Choosing the correct engine oil
When choosing engine oil it is vital to fully understand the engine and the oil best suited to it, otherwise you may not get ideal performance or even cause costly damage. Independent, innovative condition monitoring and fluid management expert Techenomics provides tools to help determine the best oil to use.
Techenomics’ CEO Chris Adsett says oil must always reduce friction and not waste useful power from conversion of kinetic energy into heat. “Oil reduces wear by protecting internal engine parts and lack of oil or incorrect oil leads to lower efficiency and engine degradation, which can lead to higher fuel consumption, decreased power and engine failure.”
Vehicles have an owner’s manual providing information on manufacturer specifications required for oil used in that vehicle. Chris Adsett says this should be followed and it is inadvisable to go against the recommendations by choosing different oil.
He says many older vehicles have push-rod engines with flat tappet camshafts and these need oil that contains ZDDP (Zinc Dialkyl Dithio Phosphate), a zinc additive that provides ant-scuff wear protection. “Most of today’s oils do not contain adequate ZDDP levels for these engines, so owners need to look for oil that contains this additive, or use racing engine oil with this additive.”
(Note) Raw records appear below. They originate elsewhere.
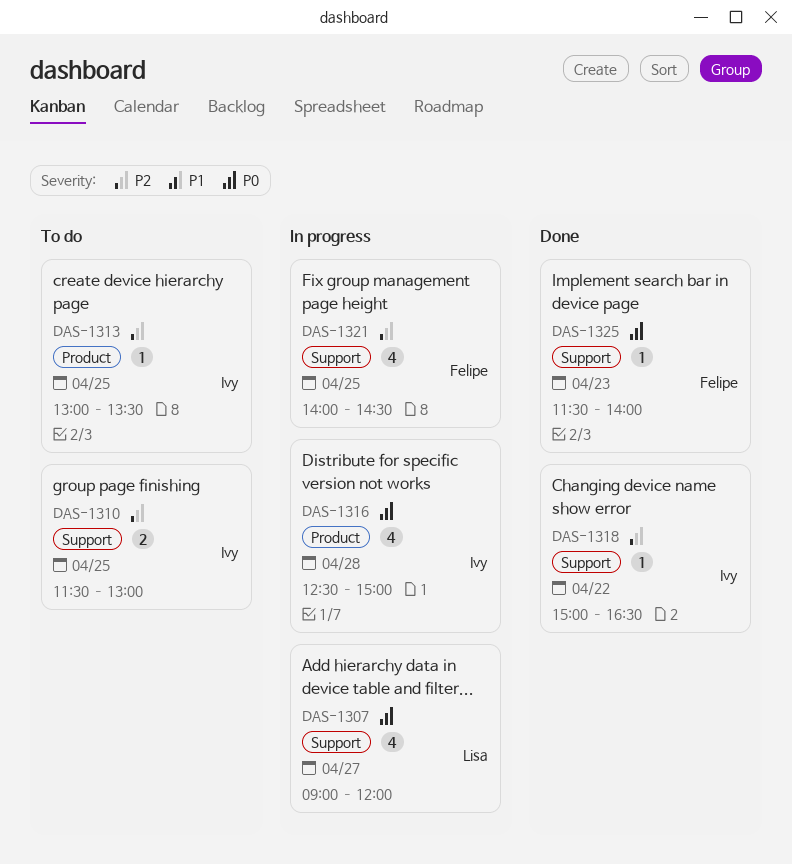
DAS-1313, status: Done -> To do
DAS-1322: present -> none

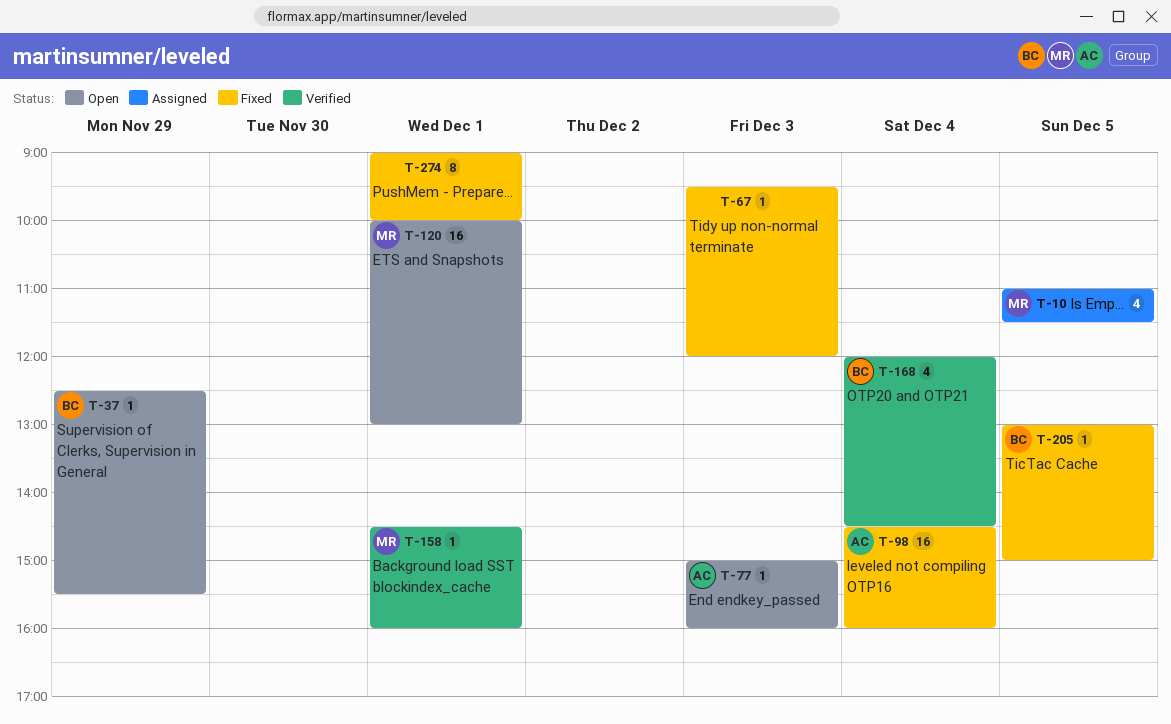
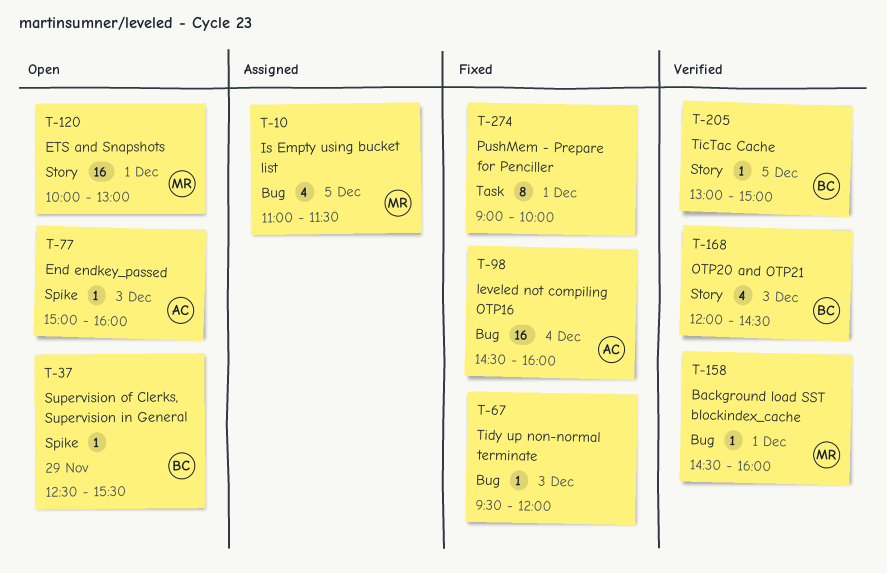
T-168, day: Dec 4 -> Dec 3
T-205, status: Fixed -> Verified

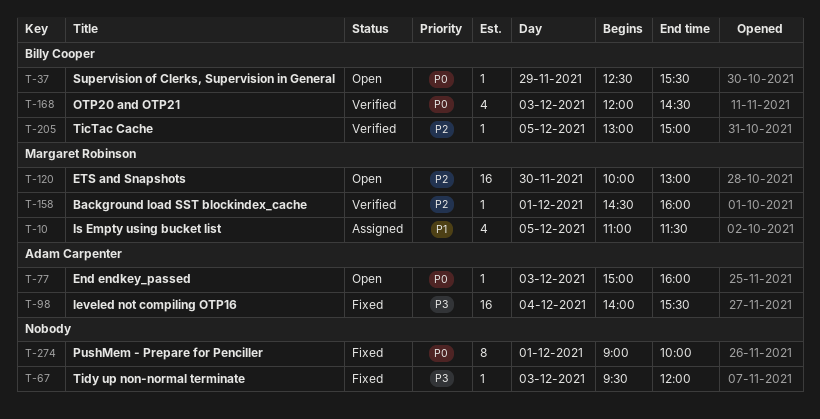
T-98, begins: 14:30 -> 14:00
T-98, ends: 16:00 -> 15:30
T-120, day: Dec 1 -> Nov 30

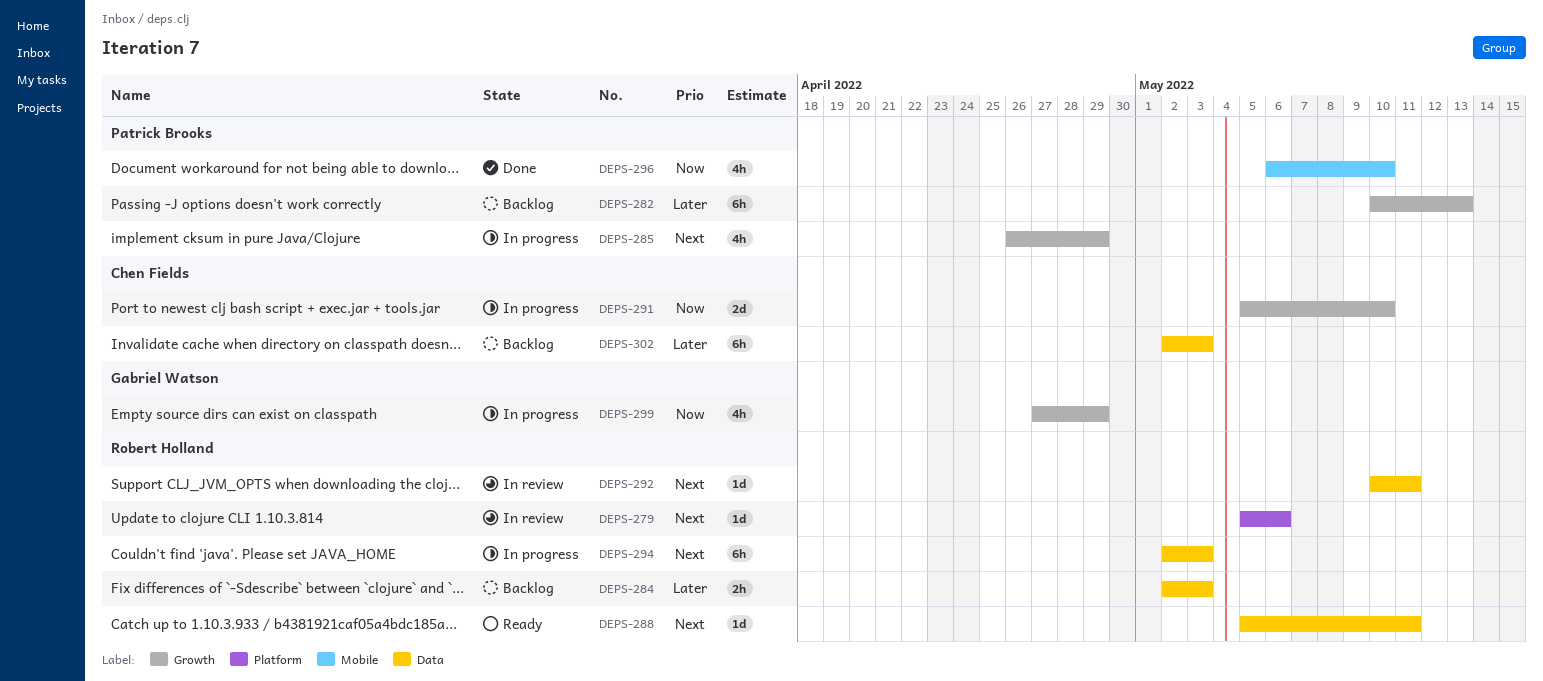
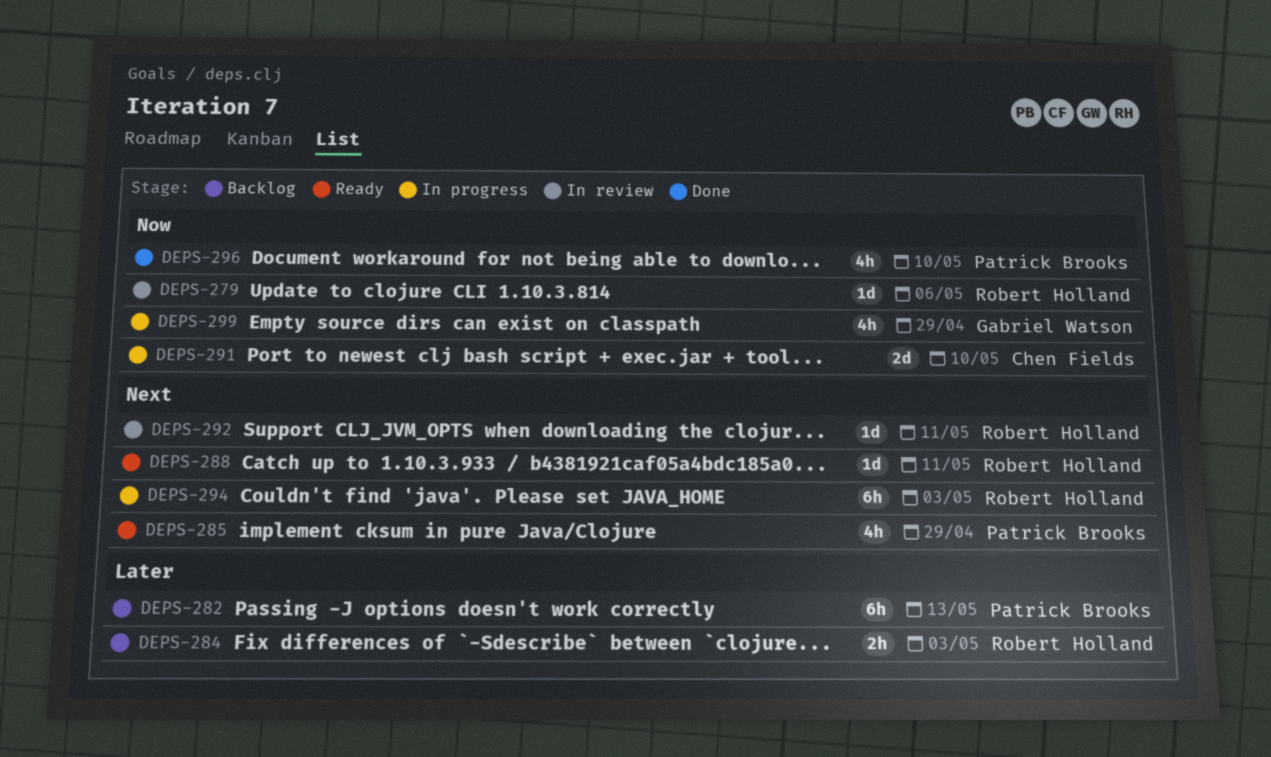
DEPS-279, priority: Next -> Now
DEPS-285, status: In progress -> Ready
DEPS-302: present -> none

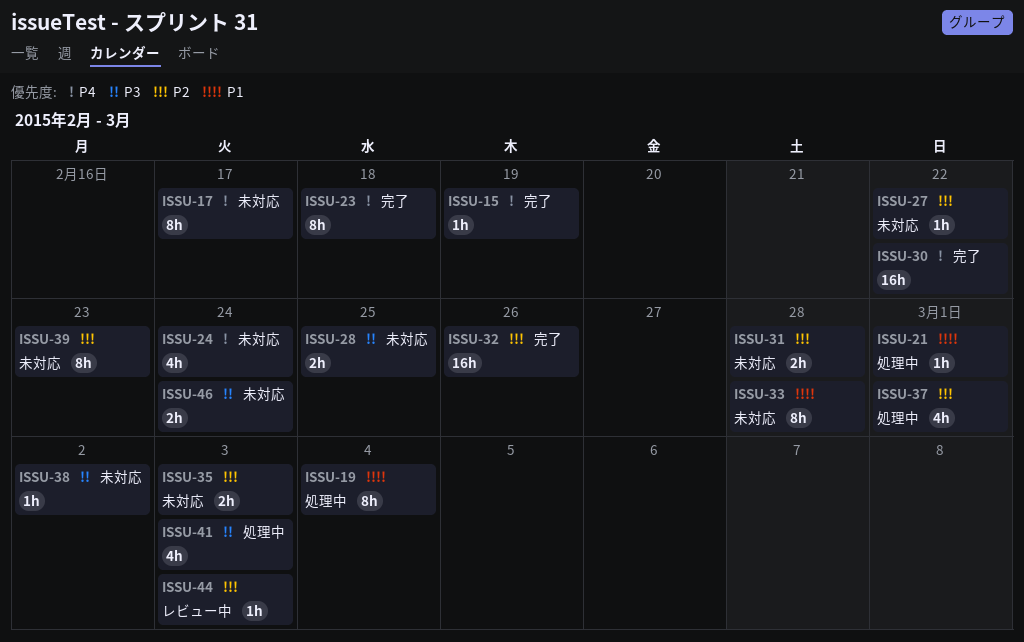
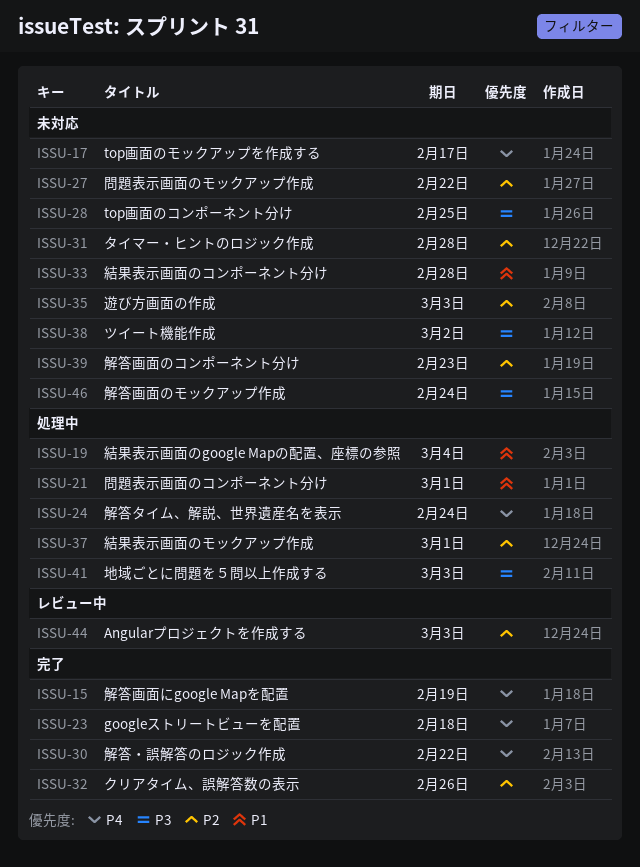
ISSU-24, status: 未対応 -> 処理中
Engine oils are certified by up to three different organisations which ensure they meet certain specifications such as quality, viscosity, operating temperatures, energy conservation and fuel economy tests. The organisations are the American Petroleum Institute (API), International Lubricant Standardization and Approval Committee (ILSAC) and European Automotive Manufacturers Association (ACEA).
Chris Adsett says an important consideration in choosing oil is viscosity which depends largely on where the engine operates. “Temperatures play a large part in viscosity as oil thins when heated and thickens when cooled. Engine start-ups are extremely important as oil must be thin enough when cold to flow through thin gaps, minimising metal to metal contact. It must be able to flow adequately at its expected lowest temperature.
“In oil with a viscosity grade of 10W-30, the W indicates what the viscosity grade will be in winter or when the oil is cold and in this example it is 10 degrees and in summer, or at operating temperatures, it will be 30 degrees.” Most commonly used oils are 5W-20, 5W-30, 10W-30 and 10W-40 which cover most light-duty vehicles on the road today.
Chris Adsett advises to always check the owner’s manual to get the API rating, viscosity grade and whether to use mineral, semi-synthetic or full synthetic oil. The qualities are:
- Mineral oil - A cheaper alternative containing many variations of additives and a lot of VI improver. They consist of group I and II base stock oil.
- Semi-Synthetic -Contain a mixture of mineral and full synthetic base stock oil. Most have added VI improvers, which allow the oil to have the designated base oil viscosity when cold and second grade viscosity when hot.
- Synthetic oil - Superior enhanced performance oils which protect against deposit formation, have superior lubricity at high temperatures and better, more even flow at low temperatures. They are made up of either group III, IV and V base stock oils which are higher in purity and gain better property control over lower base stocks. With higher VI they do not need much VI improver additive added which allows greater control over thermal and mechanical degradation as oil ages.
Techenomics can provide the information needed to select engine oil that provides high performance, low fuel consumption, good start-up capabilities, low wear and stable viscosity. Techenomics has no control over the price paid for oil and suggests the best idea after identifying the most suitable oil, is to shop around and don’t be afraid to ask questions.